Quoted text:
════════════════
26th February 2015
A few days ago my smartd daemon (from the smartmontools package) notified me about a +1 increase in Current_Pending_Sector (197) and Offline_Uncorrectable (198) SMART attributes. The 2.5″ Fujitsu laptop hard-drive these appeared on is very old, and it also has been working 24/365 since a little over a year.
Running a short SMART self-test (
sudo smartctl -t short /dev/sdc) produced a read error at sector 1289:
Num Test_Description Status Remaining LifeTime(hours) LBA_of_first_error
1 Short offline Completed: read failure 80% 22339 1289
Looking at the partition table of /dev/sdc, we see that this sector is outside of the only RAID partition on the disk, which starts at sector 2048:
Device Boot Start End Blocks Id System
/dev/sdc1 2048 117209087 58605088 fd Lnx RAID auto
To make sure that sector 1289 is re-allocated, some data needs to be written to it, e.g. with
sudo dd if=/dev/zero of=/dev/sdc count=1 seek=1289.
You may also try to read the sector first, then – if successful – write it back to the disk:
i=1289 ; sudo dd if=/dev/sdc of=/tmp/sector count=1 skip=$i && sleep 1 && sudo dd if=/tmp/sector of=/dev/sdc count=1 seek=$i
Another solution (untested!) would be to read/write a bunch of sectors around the problematic one (this is similar to what
badblocks -n does):
while [ $i -lt 1300 ]
do echo $i
# read once (count=1) 512 bytes (default ibs/obs values of dd) to a temporary file, skipping first $i ibs-sized blocks (skip=$i);
# if successful, then (wait a bit and) write the same data back to disk, skipping $i obs-sized blocks (seek=$i)
════════════════
Excerpted records:
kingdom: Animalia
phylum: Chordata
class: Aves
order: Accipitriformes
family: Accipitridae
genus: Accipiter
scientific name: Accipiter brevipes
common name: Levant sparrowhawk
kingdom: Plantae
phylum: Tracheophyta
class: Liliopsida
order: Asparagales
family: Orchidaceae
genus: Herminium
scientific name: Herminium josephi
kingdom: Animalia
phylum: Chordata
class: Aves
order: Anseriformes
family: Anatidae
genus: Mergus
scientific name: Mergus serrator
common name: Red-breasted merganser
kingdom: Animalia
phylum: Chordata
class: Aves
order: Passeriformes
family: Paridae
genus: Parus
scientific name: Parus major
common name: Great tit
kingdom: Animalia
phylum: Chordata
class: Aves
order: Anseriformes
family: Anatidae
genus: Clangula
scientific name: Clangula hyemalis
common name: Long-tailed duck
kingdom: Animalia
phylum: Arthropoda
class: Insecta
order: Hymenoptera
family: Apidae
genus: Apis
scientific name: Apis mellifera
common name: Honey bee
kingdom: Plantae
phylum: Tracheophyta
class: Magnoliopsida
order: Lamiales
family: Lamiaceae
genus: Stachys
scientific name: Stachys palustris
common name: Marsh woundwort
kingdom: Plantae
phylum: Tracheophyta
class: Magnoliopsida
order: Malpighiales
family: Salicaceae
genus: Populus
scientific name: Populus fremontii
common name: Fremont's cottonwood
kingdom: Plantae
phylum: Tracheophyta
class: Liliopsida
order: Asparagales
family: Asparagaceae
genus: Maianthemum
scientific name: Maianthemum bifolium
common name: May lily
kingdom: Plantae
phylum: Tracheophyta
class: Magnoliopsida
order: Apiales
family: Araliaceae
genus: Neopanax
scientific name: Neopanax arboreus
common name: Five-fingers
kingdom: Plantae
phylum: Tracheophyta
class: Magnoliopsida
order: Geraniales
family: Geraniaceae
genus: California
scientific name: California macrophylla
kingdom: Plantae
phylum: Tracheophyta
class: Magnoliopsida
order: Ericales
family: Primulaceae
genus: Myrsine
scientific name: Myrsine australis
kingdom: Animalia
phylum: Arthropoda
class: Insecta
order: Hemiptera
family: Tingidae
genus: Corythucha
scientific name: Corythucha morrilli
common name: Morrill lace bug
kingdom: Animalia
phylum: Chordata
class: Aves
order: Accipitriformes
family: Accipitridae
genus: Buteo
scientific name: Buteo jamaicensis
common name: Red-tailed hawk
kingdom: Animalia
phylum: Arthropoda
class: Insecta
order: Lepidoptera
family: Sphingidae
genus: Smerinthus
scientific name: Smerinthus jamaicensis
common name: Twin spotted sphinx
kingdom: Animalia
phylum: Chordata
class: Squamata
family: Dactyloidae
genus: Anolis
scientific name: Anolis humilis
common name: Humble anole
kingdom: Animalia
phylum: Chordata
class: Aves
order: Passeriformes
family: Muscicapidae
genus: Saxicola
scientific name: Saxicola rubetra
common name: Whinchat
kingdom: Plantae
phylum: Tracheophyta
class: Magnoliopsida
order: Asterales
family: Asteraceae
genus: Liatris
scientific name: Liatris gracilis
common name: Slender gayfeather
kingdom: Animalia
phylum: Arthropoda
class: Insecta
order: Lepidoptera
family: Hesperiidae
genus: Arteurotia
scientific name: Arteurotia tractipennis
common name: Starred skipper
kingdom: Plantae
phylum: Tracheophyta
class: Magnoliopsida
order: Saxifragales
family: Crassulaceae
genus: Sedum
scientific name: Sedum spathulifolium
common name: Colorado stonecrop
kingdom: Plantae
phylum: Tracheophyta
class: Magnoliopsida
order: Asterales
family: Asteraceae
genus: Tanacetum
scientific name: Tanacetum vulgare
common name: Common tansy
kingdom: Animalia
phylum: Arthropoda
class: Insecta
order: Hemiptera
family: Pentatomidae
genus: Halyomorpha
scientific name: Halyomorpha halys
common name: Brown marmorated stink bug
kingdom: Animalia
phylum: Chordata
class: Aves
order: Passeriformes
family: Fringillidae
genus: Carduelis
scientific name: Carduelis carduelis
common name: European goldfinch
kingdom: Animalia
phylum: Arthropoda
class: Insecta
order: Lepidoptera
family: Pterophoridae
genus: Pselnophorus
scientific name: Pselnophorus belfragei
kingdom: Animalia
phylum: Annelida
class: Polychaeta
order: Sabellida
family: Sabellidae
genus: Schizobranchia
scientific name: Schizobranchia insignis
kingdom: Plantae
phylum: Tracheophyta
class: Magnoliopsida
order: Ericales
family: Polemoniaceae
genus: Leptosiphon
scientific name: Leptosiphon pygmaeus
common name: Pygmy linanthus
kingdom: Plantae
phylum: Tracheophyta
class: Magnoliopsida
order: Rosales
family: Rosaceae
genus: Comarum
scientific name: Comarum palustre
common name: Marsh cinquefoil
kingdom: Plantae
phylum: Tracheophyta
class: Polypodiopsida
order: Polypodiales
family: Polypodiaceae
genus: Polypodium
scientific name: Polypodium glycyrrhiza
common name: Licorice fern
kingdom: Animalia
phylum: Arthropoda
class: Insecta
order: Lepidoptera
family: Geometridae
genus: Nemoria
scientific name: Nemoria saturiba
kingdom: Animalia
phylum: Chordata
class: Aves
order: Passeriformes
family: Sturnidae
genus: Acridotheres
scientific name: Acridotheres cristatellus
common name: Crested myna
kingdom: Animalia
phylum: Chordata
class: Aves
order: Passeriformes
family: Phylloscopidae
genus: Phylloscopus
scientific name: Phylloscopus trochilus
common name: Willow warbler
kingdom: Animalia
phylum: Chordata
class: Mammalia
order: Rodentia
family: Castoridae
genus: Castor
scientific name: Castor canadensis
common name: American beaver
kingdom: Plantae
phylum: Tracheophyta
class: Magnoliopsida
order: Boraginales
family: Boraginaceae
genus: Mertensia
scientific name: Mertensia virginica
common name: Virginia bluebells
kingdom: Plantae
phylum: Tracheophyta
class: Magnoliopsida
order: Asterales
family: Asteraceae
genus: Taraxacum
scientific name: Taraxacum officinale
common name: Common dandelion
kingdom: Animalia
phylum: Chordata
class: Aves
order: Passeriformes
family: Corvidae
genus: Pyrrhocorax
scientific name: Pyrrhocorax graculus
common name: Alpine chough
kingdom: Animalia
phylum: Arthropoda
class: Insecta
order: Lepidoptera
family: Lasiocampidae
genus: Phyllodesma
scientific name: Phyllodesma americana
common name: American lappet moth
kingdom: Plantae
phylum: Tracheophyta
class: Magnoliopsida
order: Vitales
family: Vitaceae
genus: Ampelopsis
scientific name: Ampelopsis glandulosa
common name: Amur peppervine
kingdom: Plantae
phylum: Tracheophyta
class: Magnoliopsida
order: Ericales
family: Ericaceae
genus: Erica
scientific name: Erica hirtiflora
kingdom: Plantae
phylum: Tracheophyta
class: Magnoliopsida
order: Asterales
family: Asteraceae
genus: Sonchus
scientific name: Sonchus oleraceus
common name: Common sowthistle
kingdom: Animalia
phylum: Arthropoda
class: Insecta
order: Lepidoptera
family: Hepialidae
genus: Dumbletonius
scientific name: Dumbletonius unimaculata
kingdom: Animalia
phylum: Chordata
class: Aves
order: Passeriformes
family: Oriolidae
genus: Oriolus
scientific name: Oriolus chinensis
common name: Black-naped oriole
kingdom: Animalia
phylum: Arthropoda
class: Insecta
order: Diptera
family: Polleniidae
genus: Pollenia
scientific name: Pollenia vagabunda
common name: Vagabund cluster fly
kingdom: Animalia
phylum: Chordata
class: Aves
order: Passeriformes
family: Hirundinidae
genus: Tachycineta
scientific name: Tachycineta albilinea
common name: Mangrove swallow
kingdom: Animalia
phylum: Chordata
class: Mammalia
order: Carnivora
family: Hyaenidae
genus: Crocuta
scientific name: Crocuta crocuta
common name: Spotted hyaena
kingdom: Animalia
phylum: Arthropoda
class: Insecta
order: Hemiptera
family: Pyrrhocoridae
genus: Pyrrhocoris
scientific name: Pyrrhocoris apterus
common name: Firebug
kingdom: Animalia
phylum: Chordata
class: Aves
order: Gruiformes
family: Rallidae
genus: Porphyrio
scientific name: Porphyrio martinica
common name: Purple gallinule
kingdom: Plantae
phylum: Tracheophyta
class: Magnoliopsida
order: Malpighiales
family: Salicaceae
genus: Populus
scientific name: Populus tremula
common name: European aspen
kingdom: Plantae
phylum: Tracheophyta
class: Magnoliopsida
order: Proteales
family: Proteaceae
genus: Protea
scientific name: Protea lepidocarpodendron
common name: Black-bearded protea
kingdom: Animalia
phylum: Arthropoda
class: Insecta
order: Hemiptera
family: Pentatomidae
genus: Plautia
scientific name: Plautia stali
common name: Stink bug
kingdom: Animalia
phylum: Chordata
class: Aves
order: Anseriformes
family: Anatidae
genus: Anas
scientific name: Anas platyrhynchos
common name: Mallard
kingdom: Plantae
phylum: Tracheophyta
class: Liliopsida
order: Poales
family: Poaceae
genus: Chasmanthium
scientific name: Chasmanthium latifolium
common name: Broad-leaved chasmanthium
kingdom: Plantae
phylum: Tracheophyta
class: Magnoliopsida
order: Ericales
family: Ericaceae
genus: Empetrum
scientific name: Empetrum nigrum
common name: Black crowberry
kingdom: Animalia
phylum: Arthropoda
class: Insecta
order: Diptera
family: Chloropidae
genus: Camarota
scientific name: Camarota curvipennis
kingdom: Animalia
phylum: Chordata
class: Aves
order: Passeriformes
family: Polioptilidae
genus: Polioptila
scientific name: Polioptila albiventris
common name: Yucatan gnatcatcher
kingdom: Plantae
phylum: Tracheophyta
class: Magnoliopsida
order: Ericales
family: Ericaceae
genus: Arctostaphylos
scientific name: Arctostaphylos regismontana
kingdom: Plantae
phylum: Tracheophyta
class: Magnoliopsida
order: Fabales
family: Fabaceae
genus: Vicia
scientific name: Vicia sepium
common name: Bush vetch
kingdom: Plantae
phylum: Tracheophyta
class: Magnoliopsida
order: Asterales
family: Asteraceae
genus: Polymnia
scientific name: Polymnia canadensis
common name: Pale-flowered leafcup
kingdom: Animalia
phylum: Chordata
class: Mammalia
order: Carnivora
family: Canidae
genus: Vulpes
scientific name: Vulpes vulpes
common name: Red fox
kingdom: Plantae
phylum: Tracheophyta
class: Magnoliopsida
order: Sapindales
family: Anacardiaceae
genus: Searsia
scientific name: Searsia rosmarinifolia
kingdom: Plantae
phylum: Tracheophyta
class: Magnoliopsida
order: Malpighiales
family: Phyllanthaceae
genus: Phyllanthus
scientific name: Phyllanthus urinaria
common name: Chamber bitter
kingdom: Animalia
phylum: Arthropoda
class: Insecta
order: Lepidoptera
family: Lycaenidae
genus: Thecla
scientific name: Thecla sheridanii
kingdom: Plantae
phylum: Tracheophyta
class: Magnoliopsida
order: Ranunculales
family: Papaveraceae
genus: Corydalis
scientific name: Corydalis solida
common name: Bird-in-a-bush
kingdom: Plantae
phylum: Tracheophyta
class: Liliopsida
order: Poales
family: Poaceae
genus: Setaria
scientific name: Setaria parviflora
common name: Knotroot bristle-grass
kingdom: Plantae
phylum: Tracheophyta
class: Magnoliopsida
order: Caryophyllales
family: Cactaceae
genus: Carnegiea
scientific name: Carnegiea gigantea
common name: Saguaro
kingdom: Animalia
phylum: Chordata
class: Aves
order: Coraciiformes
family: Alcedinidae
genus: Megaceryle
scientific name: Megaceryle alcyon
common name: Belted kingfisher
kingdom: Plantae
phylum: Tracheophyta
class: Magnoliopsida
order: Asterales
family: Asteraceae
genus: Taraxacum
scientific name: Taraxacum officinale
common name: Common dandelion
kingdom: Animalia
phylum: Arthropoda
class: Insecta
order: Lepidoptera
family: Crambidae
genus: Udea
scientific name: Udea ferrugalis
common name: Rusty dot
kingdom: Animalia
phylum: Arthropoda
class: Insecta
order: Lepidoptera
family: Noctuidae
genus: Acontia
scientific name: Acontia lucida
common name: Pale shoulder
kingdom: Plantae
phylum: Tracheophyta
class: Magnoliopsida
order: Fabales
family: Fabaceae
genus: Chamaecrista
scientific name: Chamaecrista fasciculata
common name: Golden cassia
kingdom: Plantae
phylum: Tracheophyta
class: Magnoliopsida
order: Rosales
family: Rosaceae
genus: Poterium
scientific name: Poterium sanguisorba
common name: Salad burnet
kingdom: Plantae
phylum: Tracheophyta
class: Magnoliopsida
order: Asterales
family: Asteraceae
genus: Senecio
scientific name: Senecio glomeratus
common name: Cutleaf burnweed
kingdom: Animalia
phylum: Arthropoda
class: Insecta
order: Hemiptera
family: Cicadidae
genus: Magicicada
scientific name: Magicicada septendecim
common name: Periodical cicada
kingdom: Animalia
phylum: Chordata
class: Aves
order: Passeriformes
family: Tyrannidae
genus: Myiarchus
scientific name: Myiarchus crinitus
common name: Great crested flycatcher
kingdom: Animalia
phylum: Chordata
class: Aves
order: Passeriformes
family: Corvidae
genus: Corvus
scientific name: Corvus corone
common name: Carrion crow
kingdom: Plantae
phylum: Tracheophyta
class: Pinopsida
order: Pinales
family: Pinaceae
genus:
════════════════
To do:
[a] From the post on the pending drive sector, list every column heading shown in the partition table of /dev/sdc.
[b] In one or two sentences, state what the post on the pending drive sector gives as the reason for writing data to sector 1289.
[c] Reproduce the post on the pending drive sector from "You may also" to "obs-sized blocks (seek=$i)", word for word.

Outputs for the tasks:
[a] Device, Boot, Start, End, Blocks, Id, System

[b] Data must be written to sector 1289 to make sure that it gets re-allocated. The post gives writing zeros to it with dd as one way to do this.

[c]
You may also try to read the sector first, then – if successful – write it back to the disk:
i=1289 ; sudo dd if=/dev/sdc of=/tmp/sector count=1 skip=$i && sleep 1 && sudo dd if=/tmp/sector of=/dev/sdc count=1 seek=$i
Another solution (untested!) would be to read/write a bunch of sectors around the problematic one (this is similar to what
badblocks -n does):
while [ $i -lt 1300 ]
do echo $i
# read once (count=1) 512 bytes (default ibs/obs values of dd) to a temporary file, skipping first $i ibs-sized blocks (skip=$i);
# if successful, then (wait a bit and) write the same data back to disk, skipping $i obs-sized blocks (seek=$i)